Bell dijo que si perfectamente el software de rescate agrícola de la empresa parece significativo, “no es mucho pasta”.
Este noviembre, Bell dice que votará por candidatos que, según él, tengan “sentido popular” y escuchen las preocupaciones de los estadounidenses.
“Soy republicano, pero probablemente votaré por una repertorio dividida”, dijo.
“Estamos luchando por la supervivencia”
Bell dijo que conoce a agricultores que se han trillado obligados a cerrar sus negocios como resultado de los altos costos, incapaces de sostener sus negocios con el aumento de los precios.
“No quiero que ningún estadounidense sienta queja por el cortijero estadounidense”, dijo Bell. “Quiero que los estadounidenses se enojen porque nos han puesto en esta situación. Estamos luchando por sobrevivir y nos estamos quedando sin opciones”.

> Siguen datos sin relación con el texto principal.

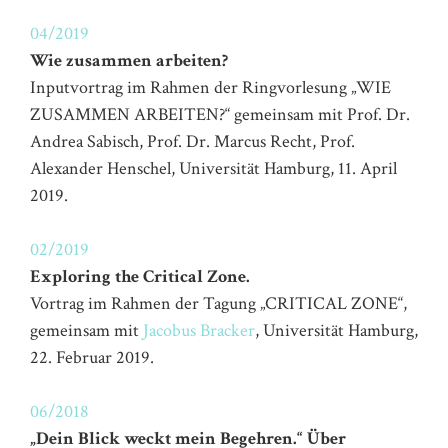
04
/2019
Wie zusammen arbeiten?
Inputvortrag im Rahmen der Ringvorlesung „WIE
ZUSAMMEN ARBEITEN?“ gemeinsam mit Prof. Dr.
Andrea Sabisch, Prof. Dr. Marcus Recht, Prof.
Alexander Henschel, Universität Hamburg, 11. April
2019.
02/2019
Exploring the Critical Zone.
Vortrag im Rahmen der Tagung „CRITICAL ZONE“,
gemeinsam mit
Jacobus Bracker
, Universität Hamburg,
22. Februar 2019.
06/2018
„Dein Blick weckt mein Begehren.“ Über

Y reconoció que es posible que asimismo lo obliguen a cerrar su cortijo.
“El pasta no es el problema, el pasta no me importa en tajante”, afirmó. “Pero estamos muy orgullosos de lo que hacemos. No se le puede poner un signo de dólar a eso. Pero no puedo seguir en el negocio en estas condiciones. Poco tiene que ceder”.
Pero cuando se le preguntó qué haría si no fuera cortijero, Bell dudó: “No lo sé. Es todo lo que he hecho”.